→ DATA PROVIDED:
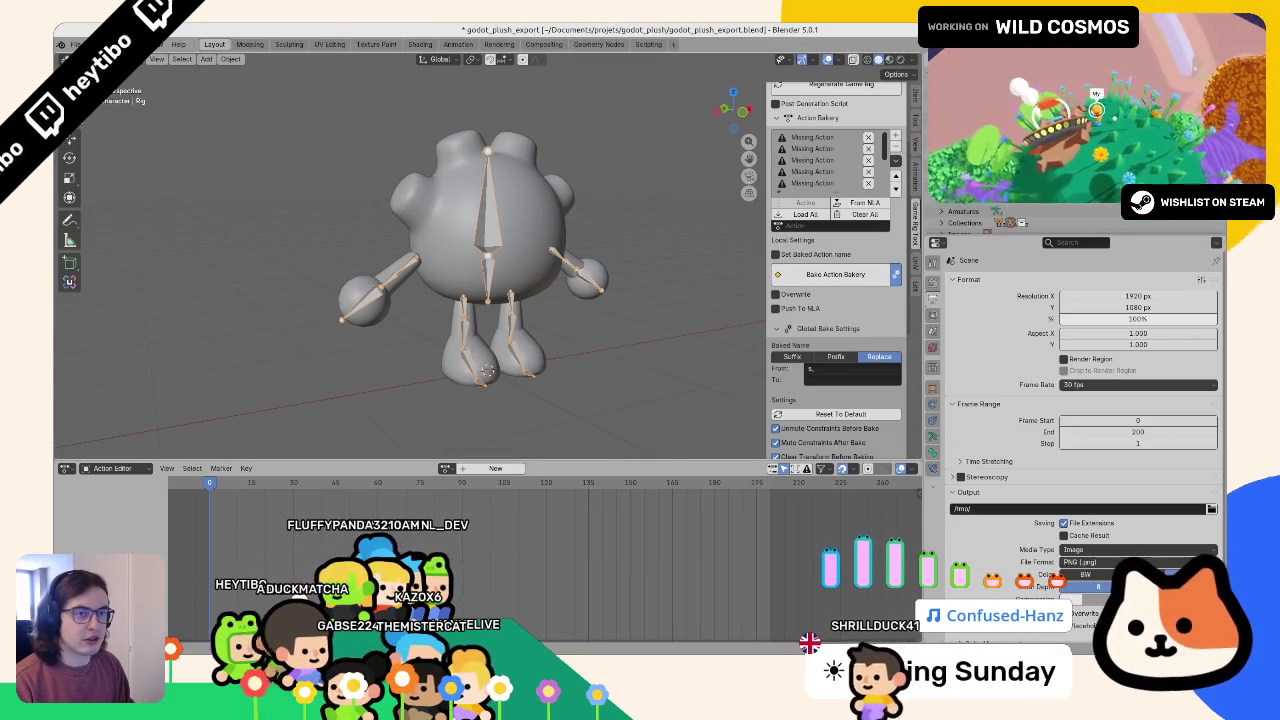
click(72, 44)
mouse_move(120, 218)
---
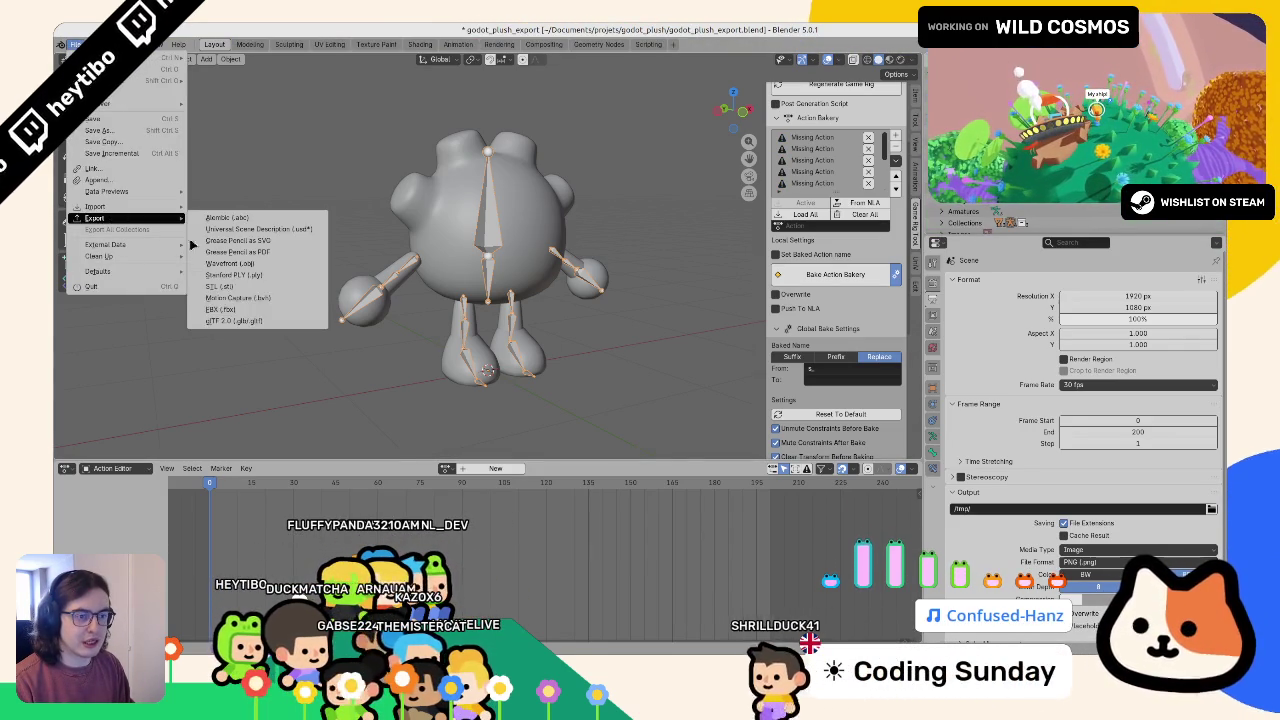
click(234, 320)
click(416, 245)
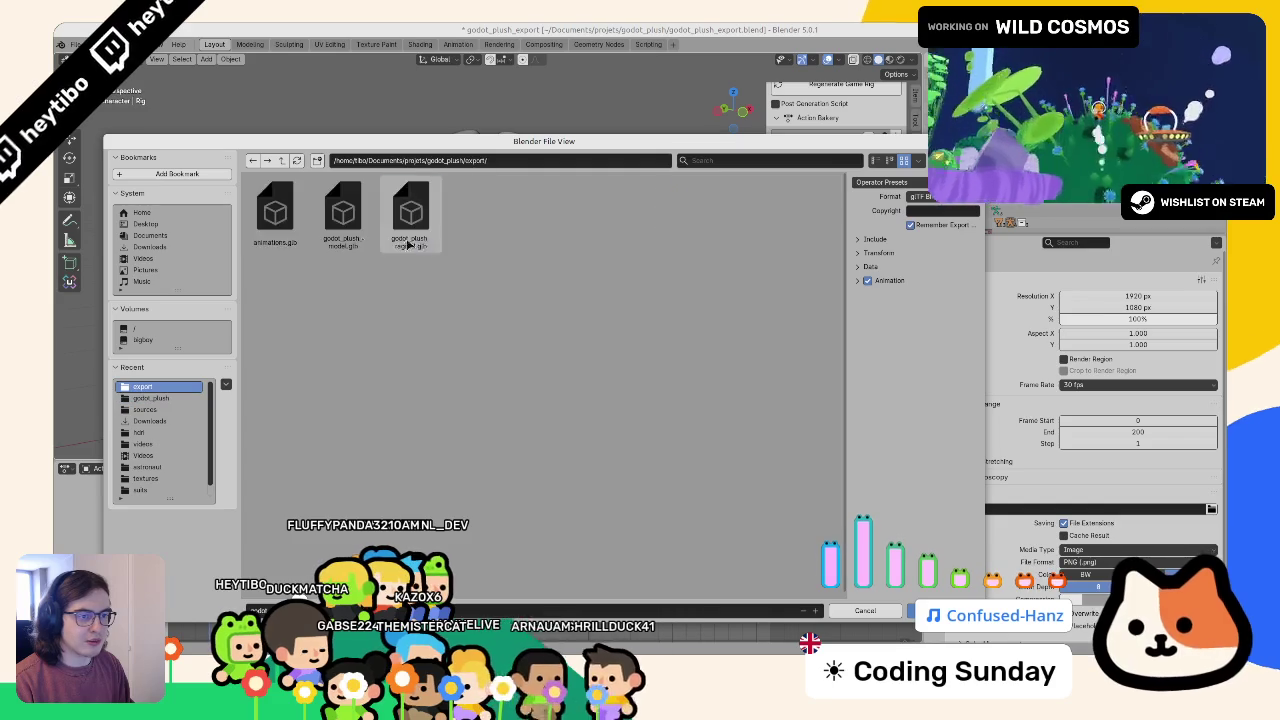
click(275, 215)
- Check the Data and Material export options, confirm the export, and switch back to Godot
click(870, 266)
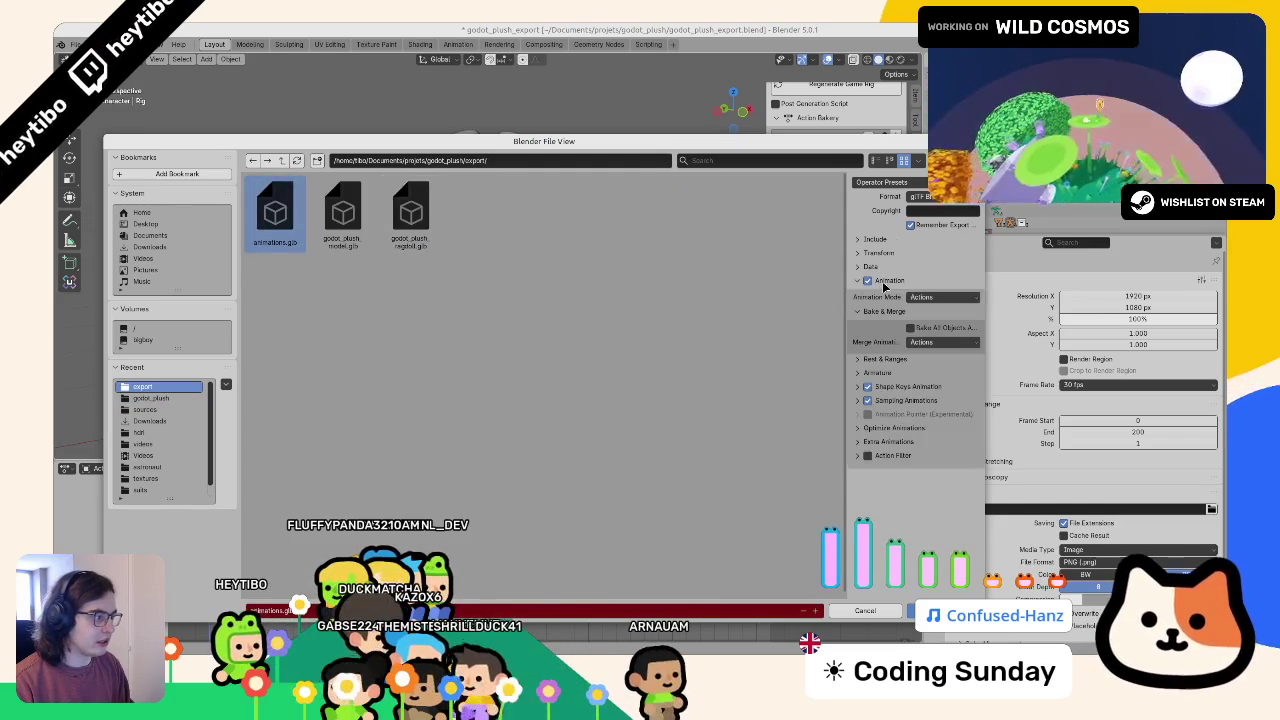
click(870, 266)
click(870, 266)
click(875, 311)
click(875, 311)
* * *
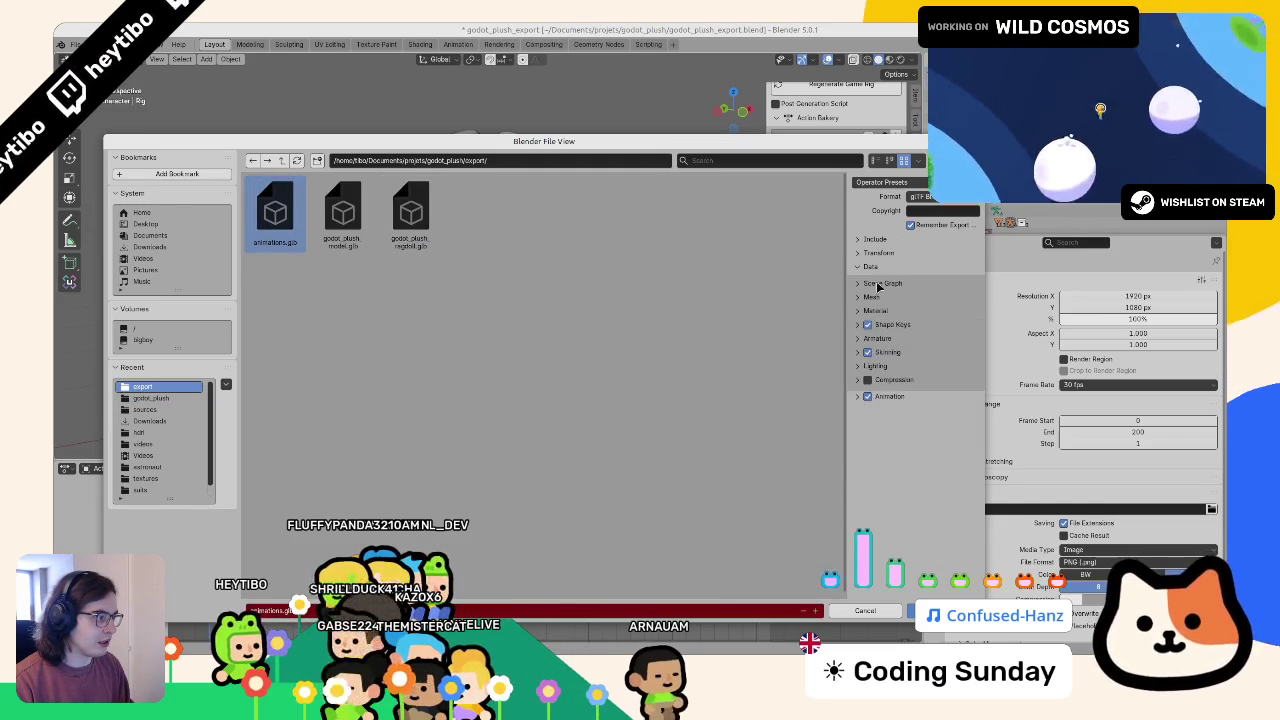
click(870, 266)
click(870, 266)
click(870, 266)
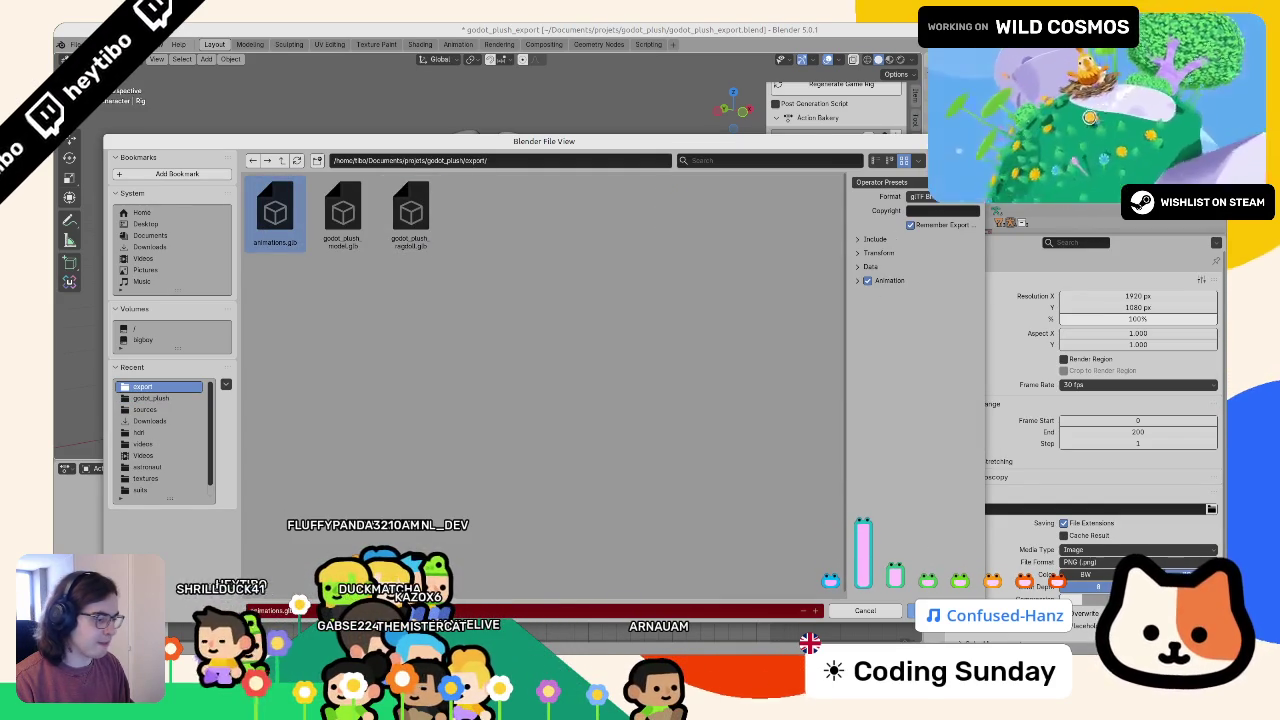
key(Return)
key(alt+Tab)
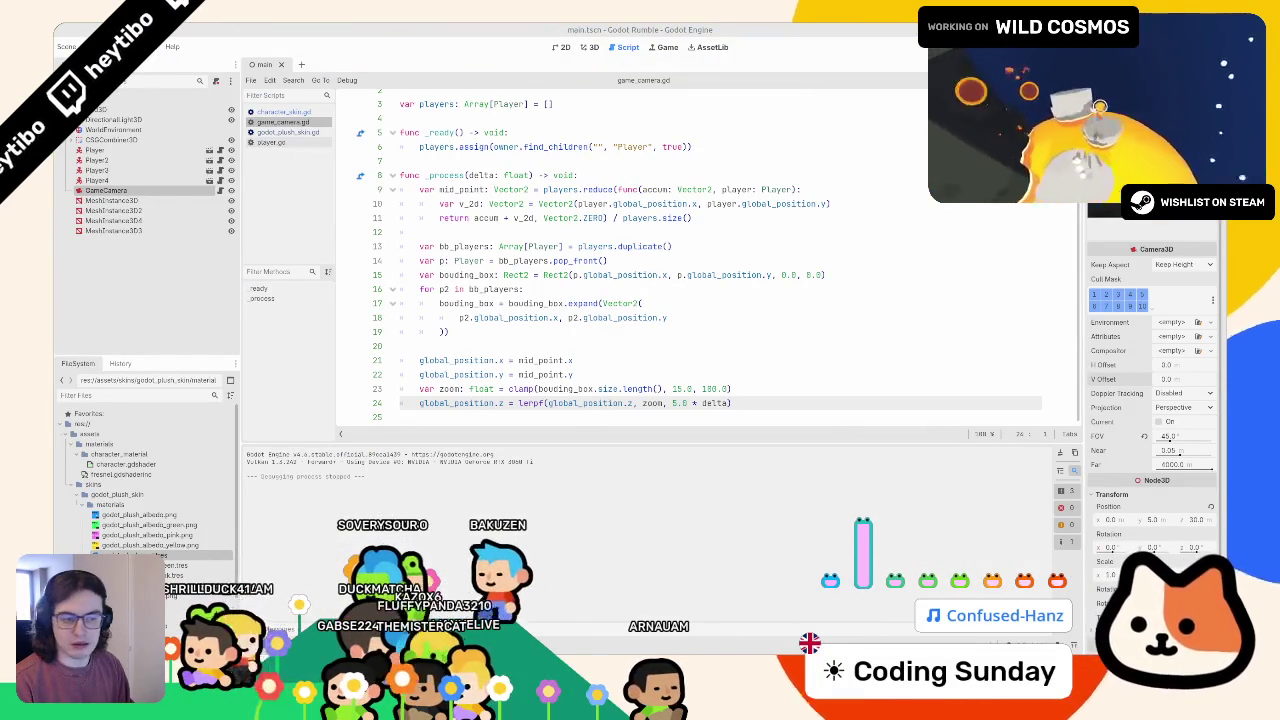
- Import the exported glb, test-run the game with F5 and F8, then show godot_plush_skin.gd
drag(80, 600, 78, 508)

→ WORK ORDER:
Would you quote everything above from the line containing "- Import the" down to the line containing "drag(80, 600, 78, 508)"? Include both of those lines and nothing else.

→ EXERCISE ANSWER:
- Import the exported glb, test-run the game with F5 and F8, then show godot_plush_skin.gd
drag(80, 600, 78, 508)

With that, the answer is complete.